Economy

Rushing the Pope

Every pope has to deal with throngs of people. They crowd St. Peter’s Square, the streets along papal routes, and push past each other for at least a view, if not an opportunity to touch. But Pope Francis has to fend off more than any of his predecessors, for he has been “rushed”, a.k.a. “Limbaughed”. Yup, the same. The talk show host who, in his own mind, is larger than life.

In my more sane moments, I believe that it is better to ignore people like Limbaugh. So much of what he says is spoken out of ignorance—in the true sense of the word. He lacks knowledge. Giving him more attention runs the risk of expanding his already immense ego. However, he has a large following, turning the old aphorism into a truism: He knows just enough to be dangerous. On top of which he seems to be a touch schizophrenic. First he liked Francis, now he despises him. All within seven months.

For the first few months Limbaugh waxed ineloquently about the pope, assuming he was a conservative who would make the liberals—both in and outside the church—squirm. When answering questions and consenting to interviews, the pope mused about equality and acceptance. Still, he did not fundamentally alter church teaching. He even promulgated a document mostly written by his predecessor, Benedict XVI.

Then came Pope Francis’ Apostolic Exhortation, The Joy of the Gospel. This is an almost overwhelming document. It is not written in typical ecclesiastical language. Nor is it an academic treatise from an ivory tower. It is the result of a life lived among God’s people. It is very readable, personal, even tender in style. But it is also uncomfortable in its call to joy and in its challenge to the economic principles and individualism that have seduced many a believer and obscured the teachings of Jesus. Hence, the title.

This is all about the Gospel. It is not an economic document, but it recognizes that the Good News of Jesus Christ must be applied to every facet of life, even the economy. In fact, given the desire for wealth, the drive to maximize profit at the expense of human beings, The Joy of the Gospel is profoundly applicable to the economy. That’s what bothers people like Limbaugh.

══════

### [TASK 1]
In the piece about Pope Francis and Limbaugh, list the words the sentence beginning "It is very readable" uses to describe the style of The Joy of the Gospel.

══════

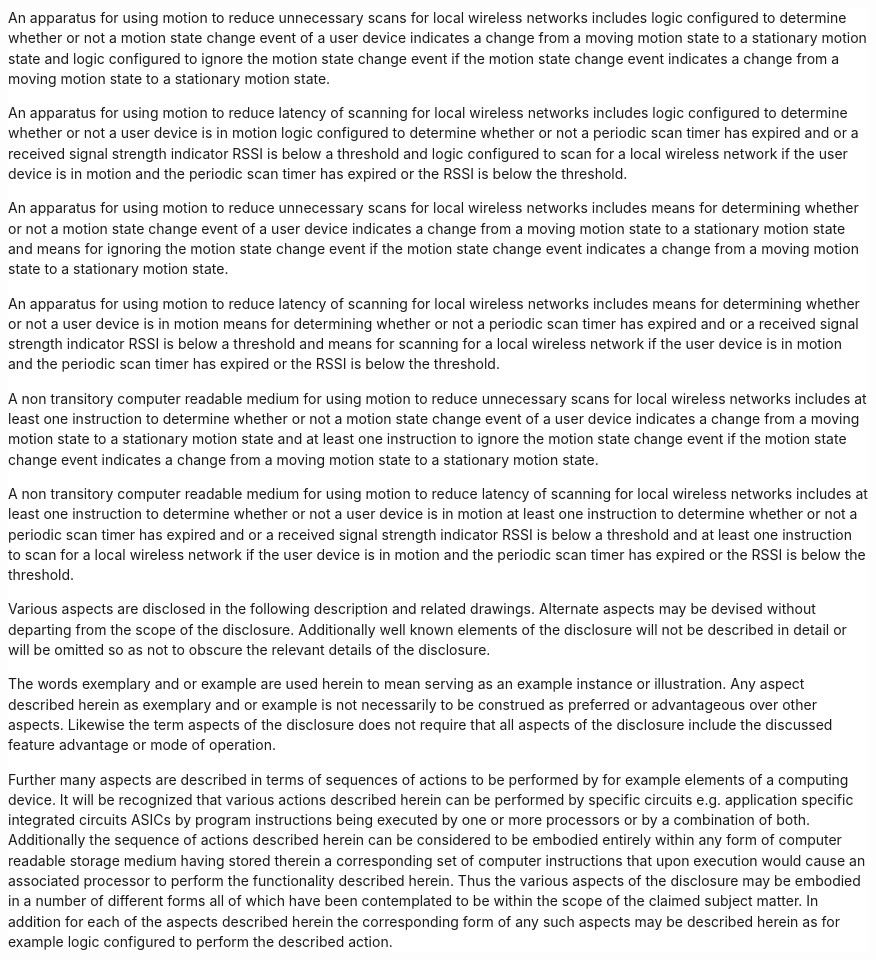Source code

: An apparatus for using motion to reduce unnecessary scans for local wireless networks includes logic configured to determine whether or not a motion state change event of a user device indicates a change from a moving motion state to a stationary motion state and logic configured to ignore the motion state change event if the motion state change event indicates a change from a moving motion state to a stationary motion state.

An apparatus for using motion to reduce latency of scanning for local wireless networks includes logic configured to determine whether or not a user device is in motion logic configured to determine whether or not a periodic scan timer has expired and or a received signal strength indicator RSSI is below a threshold and logic configured to scan for a local wireless network if the user device is in motion and the periodic scan timer has expired or the RSSI is below the threshold.

An apparatus for using motion to reduce unnecessary scans for local wireless networks includes means for determining whether or not a motion state change event of a user device indicates a change from a moving motion state to a stationary motion state and means for ignoring the motion state change event if the motion state change event indicates a change from a moving motion state to a stationary motion state.

An apparatus for using motion to reduce latency of scanning for local wireless networks includes means for determining whether or not a user device is in motion means for determining whether or not a periodic scan timer has expired and or a received signal strength indicator RSSI is below a threshold and means for scanning for a local wireless network if the user device is in motion and the periodic scan timer has expired or the RSSI is below the threshold.

A non transitory computer readable medium for using motion to reduce unnecessary scans for local wireless networks includes at least one instruction to determine whether or not a motion state change event of a user device indicates a change from a moving motion state to a stationary motion state and at least one instruction to ignore the motion state change event if the motion state change event indicates a change from a moving motion state to a stationary motion state.

A non transitory computer readable medium for using motion to reduce latency of scanning for local wireless networks includes at least one instruction to determine whether or not a user device is in motion at least one instruction to determine whether or not a periodic scan timer has expired and or a received signal strength indicator RSSI is below a threshold and at least one instruction to scan for a local wireless network if the user device is in motion and the periodic scan timer has expired or the RSSI is below the threshold.

Various aspects are disclosed in the following description and related drawings. Alternate aspects may be devised without departing from the scope of the disclosure. Additionally well known elements of the disclosure will not be described in detail or will be omitted so as not to obscure the relevant details of the disclosure.

The words exemplary and or example are used herein to mean serving as an example instance or illustration. Any aspect described herein as exemplary and or example is not necessarily to be construed as preferred or advantageous over other aspects. Likewise the term aspects of the disclosure does not require that all aspects of the disclosure include the discussed feature advantage or mode of operation.

Further many aspects are described in terms of sequences of actions to be performed by for example elements of a computing device. It will be recognized that various actions described herein can be performed by specific circuits e.g. application specific integrated circuits ASICs by program instructions being executed by one or more processors or by a combination of both. Additionally the sequence of actions described herein can be considered to be embodied entirely within any form of computer readable storage medium having stored therein a corresponding set of computer instructions that upon execution would cause an associated processor to perform the functionality described herein. Thus the various aspects of the disclosure may be embodied in a number of different forms all of which have been contemplated to be within the scope of the claimed subject matter. In addition for each of the aspects described herein the corresponding form of any such aspects may be described herein as for example logic configured to perform the described action.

══════

### [TASK 2]
In the listing, switch "disclosure" to "invention" in the lines starting with the line that contains "in motion at" and going on through the line that contains "The words exemplary". Give back only those lines, with everything else unchanged.

### [RESPONSE AREA 1]
readable, personal, tender

### [RESPONSE AREA 2]
A non transitory computer readable medium for using motion to reduce latency of scanning for local wireless networks includes at least one instruction to determine whether or not a user device is in motion at least one instruction to determine whether or not a periodic scan timer has expired and or a received signal strength indicator RSSI is below a threshold and at least one instruction to scan for a local wireless network if the user device is in motion and the periodic scan timer has expired or the RSSI is below the threshold.

Various aspects are disclosed in the following description and related drawings. Alternate aspects may be devised without departing from the scope of the invention. Additionally well known elements of the invention will not be described in detail or will be omitted so as not to obscure the relevant details of the invention.

The words exemplary and or example are used herein to mean serving as an example instance or illustration. Any aspect described herein as exemplary and or example is not necessarily to be construed as preferred or advantageous over other aspects. Likewise the term aspects of the invention does not require that all aspects of the invention include the discussed feature advantage or mode of operation.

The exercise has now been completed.